Ian Rosales Casocot (born 17 August 1975) is a Filipino journalist and writer of speculative fiction, literary fiction, poetry, drama, and creative nonfiction from Dumaguete, Philippines. He is known for his prizewinning short stories "Old Movies," "The Hero of the Snore Tango," "Rosario and the Stories," "A Strange Map of Time," "The Sugilanon of Epefania's Heartbreak," and "Things You Don't Know." He maintained A Critical Survey of Philippine Literature, a website on Filipino writings and literary criticism.

Casocot also does graphic design, and taught literature, creative writing, and film at Silliman University in Dumaguete, where he was the founding coordinator of the Edilberto and Edith Tiempo Creative Writing Center, and where he was the Literary Arts and Cinema Vice-Chair of the Silliman University Culture and Arts Council.

*****

> [WORK REQUEST A]
From the passage on Ian Rosales Casocot, return the words from "Casocot also does" to "and Arts Council.", copied word for word.
> [WORK REQUEST B]
According to the passage on Ian Rosales Casocot, what website did he maintain?
> [WORK REQUEST C]
Extend the passage on Ian Rosales Casocot by writing what comes next after its last sentence.

*****

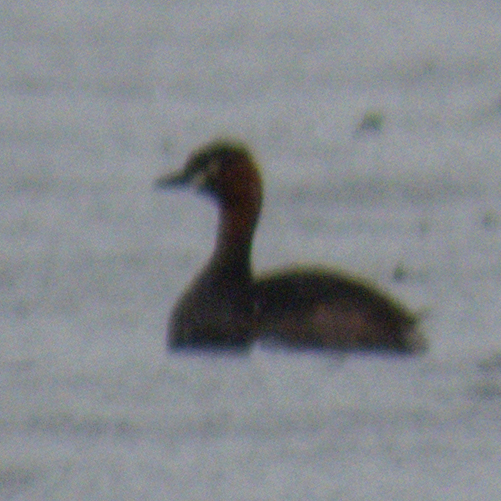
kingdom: Animalia
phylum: Chordata
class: Aves
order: Podicipediformes
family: Podicipedidae
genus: Tachybaptus
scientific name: Tachybaptus ruficollis
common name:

*****

> [EXERCISE RESULT A]
Casocot also does graphic design, and taught literature, creative writing, and film at Silliman University in Dumaguete, where he was the founding coordinator of the Edilberto and Edith Tiempo Creative Writing Center, and where he was the Literary Arts and Cinema Vice-Chair of the Silliman University Culture and Arts Council.

> [EXERCISE RESULT B]
A Critical Survey of Philippine Literature

> [EXERCISE RESULT C]
==Education==
Casocot studied at the International Christian University (Tokyo, Japan) in 1998, and Silliman University (Dumaguete, Philippines) where he graduated cum laude with a B.A. in Mass Communication in 1999, and then an M.A. in English (Creative Writing) in 2012.

==Writing fellowships==
He was a fellow for fiction at the Silliman University National Writers Workshop in Dumaguete in 2000, the Iligan National Writers Workshop in 2002, and the University of the Philippines National Writers Workshop in Baguio in 2008. He would later become coordinator and then panelist of the Silliman University National Writers Workshop, which was founded by Philippine writers Edilberto K. Tiempo and National Artist Edith Tiempo in 1962.

In 2010, he represented the Philippines for the Fall Residency of the International Writing Program of the University of Iowa in Iowa City.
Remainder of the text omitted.